Reproduce the rows below word for word, starting at the line containing "scientific name: Siphocampylus imbricatus" and continuing through the last line of the rows, both ends included. Copy no other lines.
— Begin Record extracts —
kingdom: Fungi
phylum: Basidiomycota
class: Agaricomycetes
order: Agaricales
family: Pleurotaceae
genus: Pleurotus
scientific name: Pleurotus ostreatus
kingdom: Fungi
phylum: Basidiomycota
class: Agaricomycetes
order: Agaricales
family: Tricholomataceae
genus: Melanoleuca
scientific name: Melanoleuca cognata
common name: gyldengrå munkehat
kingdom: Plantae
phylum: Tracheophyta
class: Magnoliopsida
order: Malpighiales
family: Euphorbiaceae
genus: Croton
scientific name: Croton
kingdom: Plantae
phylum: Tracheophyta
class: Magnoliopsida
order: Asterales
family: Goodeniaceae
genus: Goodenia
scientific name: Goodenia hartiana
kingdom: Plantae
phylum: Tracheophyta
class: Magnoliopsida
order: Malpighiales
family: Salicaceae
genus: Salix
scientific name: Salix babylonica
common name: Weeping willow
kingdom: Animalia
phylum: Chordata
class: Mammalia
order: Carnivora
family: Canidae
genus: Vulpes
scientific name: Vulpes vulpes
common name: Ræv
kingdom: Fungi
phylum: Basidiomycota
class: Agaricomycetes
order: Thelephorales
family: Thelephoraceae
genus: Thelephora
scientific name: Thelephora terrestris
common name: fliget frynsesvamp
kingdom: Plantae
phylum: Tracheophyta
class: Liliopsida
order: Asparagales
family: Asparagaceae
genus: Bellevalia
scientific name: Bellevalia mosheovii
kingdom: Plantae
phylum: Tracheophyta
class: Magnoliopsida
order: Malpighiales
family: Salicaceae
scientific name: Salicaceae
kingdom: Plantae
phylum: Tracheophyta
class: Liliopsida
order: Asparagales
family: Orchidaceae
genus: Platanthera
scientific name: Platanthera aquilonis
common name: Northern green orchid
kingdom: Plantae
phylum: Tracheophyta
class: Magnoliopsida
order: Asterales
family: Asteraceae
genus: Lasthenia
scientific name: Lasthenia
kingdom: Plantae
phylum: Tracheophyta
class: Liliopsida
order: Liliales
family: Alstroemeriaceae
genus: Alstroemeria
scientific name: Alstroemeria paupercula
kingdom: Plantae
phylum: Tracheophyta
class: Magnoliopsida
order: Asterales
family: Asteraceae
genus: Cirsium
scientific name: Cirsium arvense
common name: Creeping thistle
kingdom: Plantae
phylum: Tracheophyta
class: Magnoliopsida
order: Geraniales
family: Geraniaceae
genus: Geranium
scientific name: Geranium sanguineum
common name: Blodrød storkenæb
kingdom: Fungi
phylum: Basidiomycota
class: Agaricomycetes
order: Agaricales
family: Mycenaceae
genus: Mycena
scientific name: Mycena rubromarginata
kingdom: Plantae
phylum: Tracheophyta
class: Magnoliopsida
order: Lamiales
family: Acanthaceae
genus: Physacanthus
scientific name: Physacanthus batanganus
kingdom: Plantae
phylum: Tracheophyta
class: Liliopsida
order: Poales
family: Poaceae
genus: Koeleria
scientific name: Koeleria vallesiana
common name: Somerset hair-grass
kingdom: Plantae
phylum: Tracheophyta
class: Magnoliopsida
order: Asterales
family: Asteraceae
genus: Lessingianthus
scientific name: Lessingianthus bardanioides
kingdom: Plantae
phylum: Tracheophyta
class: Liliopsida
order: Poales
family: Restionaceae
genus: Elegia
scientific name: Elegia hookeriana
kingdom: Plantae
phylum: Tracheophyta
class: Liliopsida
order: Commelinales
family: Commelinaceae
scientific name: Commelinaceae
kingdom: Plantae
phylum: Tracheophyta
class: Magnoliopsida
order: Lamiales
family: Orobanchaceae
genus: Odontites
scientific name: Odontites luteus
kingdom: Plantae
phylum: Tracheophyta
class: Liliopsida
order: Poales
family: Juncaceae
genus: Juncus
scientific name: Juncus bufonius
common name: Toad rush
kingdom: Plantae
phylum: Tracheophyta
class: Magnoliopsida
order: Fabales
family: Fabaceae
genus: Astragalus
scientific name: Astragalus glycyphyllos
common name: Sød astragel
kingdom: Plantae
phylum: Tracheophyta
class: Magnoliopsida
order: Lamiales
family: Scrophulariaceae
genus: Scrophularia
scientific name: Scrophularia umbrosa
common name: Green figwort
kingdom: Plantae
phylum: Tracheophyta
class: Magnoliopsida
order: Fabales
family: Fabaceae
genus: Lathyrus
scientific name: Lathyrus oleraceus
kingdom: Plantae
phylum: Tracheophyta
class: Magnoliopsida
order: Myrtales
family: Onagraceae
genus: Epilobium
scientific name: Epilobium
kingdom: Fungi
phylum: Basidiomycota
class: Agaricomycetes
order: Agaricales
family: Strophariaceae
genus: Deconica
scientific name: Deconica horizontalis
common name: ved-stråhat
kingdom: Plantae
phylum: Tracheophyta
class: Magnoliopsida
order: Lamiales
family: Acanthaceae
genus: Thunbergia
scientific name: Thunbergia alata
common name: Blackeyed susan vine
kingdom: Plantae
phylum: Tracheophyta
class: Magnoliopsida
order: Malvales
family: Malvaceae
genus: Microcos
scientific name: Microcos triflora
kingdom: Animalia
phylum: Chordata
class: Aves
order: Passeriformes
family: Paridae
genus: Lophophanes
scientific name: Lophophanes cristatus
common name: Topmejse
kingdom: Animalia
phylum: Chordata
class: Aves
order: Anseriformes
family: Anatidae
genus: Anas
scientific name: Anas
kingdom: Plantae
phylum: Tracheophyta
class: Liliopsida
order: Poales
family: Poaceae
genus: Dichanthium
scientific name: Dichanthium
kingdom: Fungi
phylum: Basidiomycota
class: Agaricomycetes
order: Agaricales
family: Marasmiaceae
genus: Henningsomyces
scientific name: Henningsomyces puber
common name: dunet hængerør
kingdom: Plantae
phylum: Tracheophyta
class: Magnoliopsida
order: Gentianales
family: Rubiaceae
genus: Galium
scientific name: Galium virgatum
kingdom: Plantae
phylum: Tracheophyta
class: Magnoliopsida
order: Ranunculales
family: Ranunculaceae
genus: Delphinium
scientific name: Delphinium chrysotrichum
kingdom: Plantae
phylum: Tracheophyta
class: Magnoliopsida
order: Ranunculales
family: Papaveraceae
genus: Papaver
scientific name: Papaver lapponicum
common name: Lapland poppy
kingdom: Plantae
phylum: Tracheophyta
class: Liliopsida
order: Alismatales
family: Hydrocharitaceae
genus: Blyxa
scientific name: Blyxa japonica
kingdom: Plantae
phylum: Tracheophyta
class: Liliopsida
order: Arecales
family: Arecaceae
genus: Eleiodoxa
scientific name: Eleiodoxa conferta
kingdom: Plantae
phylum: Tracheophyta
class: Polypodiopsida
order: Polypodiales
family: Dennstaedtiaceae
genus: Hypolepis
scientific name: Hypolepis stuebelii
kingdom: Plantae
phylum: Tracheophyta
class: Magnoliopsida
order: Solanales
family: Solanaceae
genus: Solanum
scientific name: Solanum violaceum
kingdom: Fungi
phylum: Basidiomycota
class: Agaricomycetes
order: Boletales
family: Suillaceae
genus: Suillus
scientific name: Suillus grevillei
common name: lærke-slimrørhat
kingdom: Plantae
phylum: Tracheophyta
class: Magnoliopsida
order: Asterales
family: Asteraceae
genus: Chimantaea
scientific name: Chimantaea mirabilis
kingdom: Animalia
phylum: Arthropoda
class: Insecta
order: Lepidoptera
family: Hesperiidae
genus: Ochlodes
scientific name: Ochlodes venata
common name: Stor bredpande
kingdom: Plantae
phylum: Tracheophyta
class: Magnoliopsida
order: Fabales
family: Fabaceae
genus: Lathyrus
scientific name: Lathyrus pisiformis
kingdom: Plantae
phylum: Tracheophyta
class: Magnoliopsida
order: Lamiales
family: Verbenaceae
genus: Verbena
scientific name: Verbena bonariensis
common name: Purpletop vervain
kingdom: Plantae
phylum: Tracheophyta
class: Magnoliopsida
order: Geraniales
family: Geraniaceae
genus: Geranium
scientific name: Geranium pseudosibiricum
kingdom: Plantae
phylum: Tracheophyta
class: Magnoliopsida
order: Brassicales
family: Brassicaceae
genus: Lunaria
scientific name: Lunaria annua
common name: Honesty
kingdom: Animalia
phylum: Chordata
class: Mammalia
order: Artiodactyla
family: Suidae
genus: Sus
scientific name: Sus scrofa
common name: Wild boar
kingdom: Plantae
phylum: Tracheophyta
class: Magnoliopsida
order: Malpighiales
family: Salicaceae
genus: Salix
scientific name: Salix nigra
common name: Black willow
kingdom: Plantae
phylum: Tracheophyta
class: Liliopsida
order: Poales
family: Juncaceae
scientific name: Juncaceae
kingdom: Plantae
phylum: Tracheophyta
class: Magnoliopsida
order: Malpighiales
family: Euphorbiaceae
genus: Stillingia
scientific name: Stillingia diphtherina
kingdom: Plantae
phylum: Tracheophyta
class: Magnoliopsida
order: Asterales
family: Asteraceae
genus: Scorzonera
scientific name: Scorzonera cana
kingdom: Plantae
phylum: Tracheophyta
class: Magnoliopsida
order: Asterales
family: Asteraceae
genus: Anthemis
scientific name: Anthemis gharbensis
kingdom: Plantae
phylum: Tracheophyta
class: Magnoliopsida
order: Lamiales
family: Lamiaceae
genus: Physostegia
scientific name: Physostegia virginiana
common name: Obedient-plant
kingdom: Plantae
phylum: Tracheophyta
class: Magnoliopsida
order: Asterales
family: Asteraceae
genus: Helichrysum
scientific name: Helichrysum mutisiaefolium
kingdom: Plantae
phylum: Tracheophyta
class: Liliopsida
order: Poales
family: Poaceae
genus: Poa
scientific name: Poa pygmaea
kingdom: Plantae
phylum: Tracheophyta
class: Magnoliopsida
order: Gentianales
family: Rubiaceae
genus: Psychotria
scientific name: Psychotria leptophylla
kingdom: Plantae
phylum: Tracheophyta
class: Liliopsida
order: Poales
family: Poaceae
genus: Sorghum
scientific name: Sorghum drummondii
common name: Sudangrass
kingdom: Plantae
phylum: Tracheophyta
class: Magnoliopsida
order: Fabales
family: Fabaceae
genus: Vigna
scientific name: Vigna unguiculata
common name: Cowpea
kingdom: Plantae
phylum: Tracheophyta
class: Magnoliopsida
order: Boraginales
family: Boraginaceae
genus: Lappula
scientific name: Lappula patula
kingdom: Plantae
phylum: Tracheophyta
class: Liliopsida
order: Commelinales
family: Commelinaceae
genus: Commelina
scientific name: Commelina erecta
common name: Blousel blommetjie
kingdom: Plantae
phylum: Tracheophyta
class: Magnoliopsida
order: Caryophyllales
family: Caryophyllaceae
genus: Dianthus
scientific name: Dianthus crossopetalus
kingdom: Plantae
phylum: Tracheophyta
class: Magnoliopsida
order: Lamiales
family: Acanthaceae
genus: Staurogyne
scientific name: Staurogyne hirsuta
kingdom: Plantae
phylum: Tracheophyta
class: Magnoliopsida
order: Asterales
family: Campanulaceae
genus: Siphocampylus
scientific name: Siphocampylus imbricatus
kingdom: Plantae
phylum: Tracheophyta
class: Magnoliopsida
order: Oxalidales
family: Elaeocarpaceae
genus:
— End Record extracts —
> Completed exercise
scientific name: Siphocampylus imbricatus
kingdom: Plantae
phylum: Tracheophyta
class: Magnoliopsida
order: Oxalidales
family: Elaeocarpaceae
genus:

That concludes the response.